During the forward pass you sample a discrete outcome given your NN weights to get an error for backprop. During the backward pass you directly propogate through the weights.
This GradTree paper[1] does a good job covering how to do discrete gradient-based optimization (i.e. NNs w/ discrete representations).
Another option is to use a GFlowNet[2]. Then you have a NN policy that takes discrete actions like you're playing an RL game. You're not back-propogating through something that isn't continuous, but you're utilizing a NN to make informed decisions about a problem with a discrete representation.
Well, the approach currently doesn't apply to architectures being used in practice, and it's not clear, at least to me, if it can scale to large datasets.
Fair points. But given the potential impact this would have in practice, I'm still surprised there isn't more interest in exploring whether it's possible to scale the approach. Transforming neural network training into convex formulations would drastically simplify many current difficulties.
The paper only gives an existence result for the general case, and may require an arbitrarily complex activation function to represent arbitrarily complex multivariate functions, so it's unlikely to be useful for machine-learning applications.
I can't remember now and never gave measure theory a proper study, but isn't there a happy result that you can quotient out by a space of functions with zero integral to get an almost everywhere differentiable function or something? Maybe that's for L2:continuous, not continuous:differentiable?
Even a result like f(x) = nice(x) + evil(x) with |evil| < epsilon should be "happy enough" right?
Edit: I may have been misremembering the Lebesgue decomposition theorem which is not quite so nice, as the singular part doesn't just go away.
For a "happy enough" approximation to the Weierstrass function, you can cut off the series once a^n/(1 - a) < epsilon and get a function that's differentiable everywhere. But it'll have an extremely large number of local optima, which is still bad for gradient descent.
The paper only gives a representation result, so no method is known yet for constructing the component functions `g` for the discontinuous case. See the last paragraph of the Conclusion.
It may turn out that the correct representation can be constructed using an alternate method than backpropagation. But this is still an open question.
This isn't my field at all, so this might be silly.
I was thinking about some weird activation function like say
0 for x < 0.5
0.5 for x in [0.5, 1]
0.1x + 1 for x > 1
While it is piece-wise differentiable, similar to ReLU, I'm guessing regular backpropagation would have would struggle with it.

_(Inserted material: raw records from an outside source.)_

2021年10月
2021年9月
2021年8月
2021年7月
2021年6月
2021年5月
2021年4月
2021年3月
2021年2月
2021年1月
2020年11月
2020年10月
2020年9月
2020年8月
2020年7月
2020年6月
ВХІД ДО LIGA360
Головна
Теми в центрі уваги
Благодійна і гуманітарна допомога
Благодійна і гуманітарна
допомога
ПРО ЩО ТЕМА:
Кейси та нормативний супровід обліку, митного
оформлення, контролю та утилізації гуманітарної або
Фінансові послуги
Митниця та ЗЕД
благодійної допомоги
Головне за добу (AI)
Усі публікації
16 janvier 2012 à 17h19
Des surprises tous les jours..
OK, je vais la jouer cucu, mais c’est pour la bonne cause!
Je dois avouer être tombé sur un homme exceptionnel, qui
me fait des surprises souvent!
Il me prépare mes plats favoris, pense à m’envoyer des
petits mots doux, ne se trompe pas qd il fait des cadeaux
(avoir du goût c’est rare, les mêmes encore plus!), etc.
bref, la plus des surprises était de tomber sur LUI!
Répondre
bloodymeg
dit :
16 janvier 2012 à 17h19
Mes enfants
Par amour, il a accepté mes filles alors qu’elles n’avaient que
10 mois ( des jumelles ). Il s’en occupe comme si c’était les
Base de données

My probably silly thought was, what if you used a smoothed version for computing the differentials for the backpropagation step, while keeping the discontinuous function for actual evaluation? My thought was this would make backprop sensitive to the step changes in the function, while allowing for discontinuous activation.

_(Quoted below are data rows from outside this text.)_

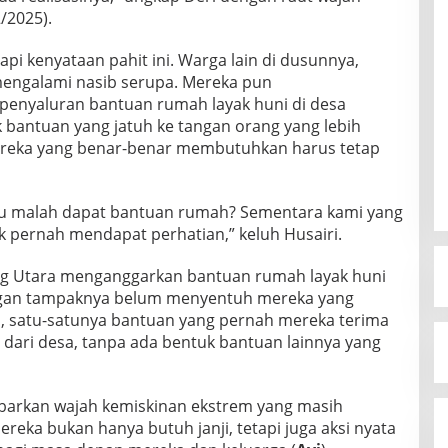
/2025).
i kenyataan pahit ini. Warga lain di dusunnya,
 mengalami nasib serupa. Mereka pun
penyaluran bantuan rumah layak huni di desa
 bantuan yang jatuh ke tangan orang yang lebih
reka yang benar-benar membutuhkan harus tetap
u malah dapat bantuan rumah? Sementara kami yang
k pernah mendapat perhatian,” keluh Husairi.
ng Utara menganggarkan bantuan rumah layak huni
pangan tampaknya belum menyentuh mereka yang
, satu-satunya bantuan yang pernah mereka terima
 dari desa, tanpa ada bentuk bantuan lainnya yang
barkan wajah kemiskinan ekstrem yang masih
reka bukan hanya butuh janji, tetapi juga aksi nyata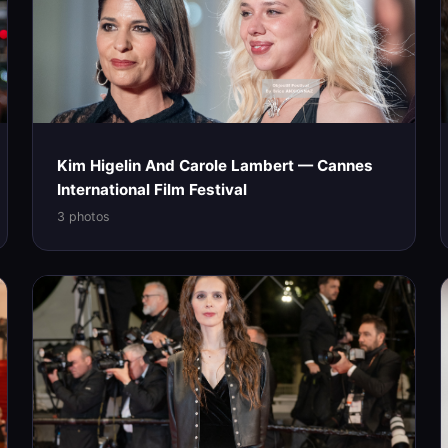
Kim Higelin And Carole Lambert — Cannes
International Film Festival
3 photos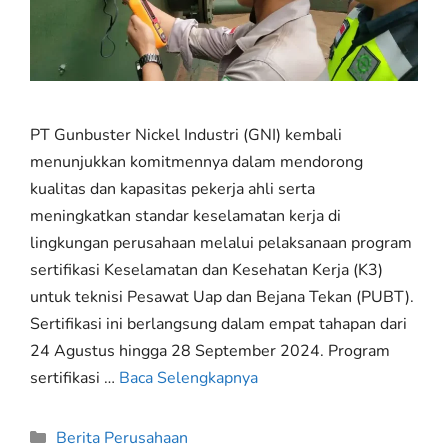
PT Gunbuster Nickel Industri (GNI) kembali
menunjukkan komitmennya dalam mendorong
kualitas dan kapasitas pekerja ahli serta
meningkatkan standar keselamatan kerja di
lingkungan perusahaan melalui pelaksanaan program
sertifikasi Keselamatan dan Kesehatan Kerja (K3)
untuk teknisi Pesawat Uap dan Bejana Tekan (PUBT).
Sertifikasi ini berlangsung dalam empat tahapan dari
24 Agustus hingga 28 September 2024. Program
sertifikasi …
Baca Selengkapnya
Berita Perusahaan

Of course this example function is just something random without any further thought, so probably not a useful one in actual usage.
That being said, if it's only discontinuous in a few number of places you could extend the derivative everywhere by taking either the left or the right derivative, and then you'd end up with a gradient being defined everywhere, but not continuous. But then does gradient descent work if the gradient isn't continuous?
One of the common - if not the most common - activation function is 'rectified linear unit' (ReLU) which is a fancy name for y=max(x,0), which has a discontinuous gradient (1 if x>0, 0 if x<0) and that works mostly fine.
Haven't downvoted, but the "continuously" in "continuously differentiable" refers to the derivative and not to the function itself. (Also, from differentiable follows continuous, but not the other way around (sufficient, but not necessary).)
That’s not a requirement for universal approximation. It might make your life harder when you have to train the network, but that’s just an implementation detail anyway /s
It is a pretty cool result. Basically the lay summary (from my understanding) is that a multivariate function with n-arguments can be perfectly represented by a network with 2 hidden layers (one having width n and another width 2n) and two activation functions.
The representation for uncomputable functions will be uncomputable, of course. There's only a countable number of computable functions, so most functions are uncomputable, but that usually doesn't stop mathematicians from proving theorems about them.
The restriction is that it requires an activation function depending on the function it is approximating. Hence, if you want the NN to emulate an uncomputable function, the activation function probably has to be uncomputable as well.
I wonder if there's a subsubsubfield of ML research that goes like "let's use halting-evaluator as an activation function for our purely theoretical neural network". or like, "NNs with oracle"...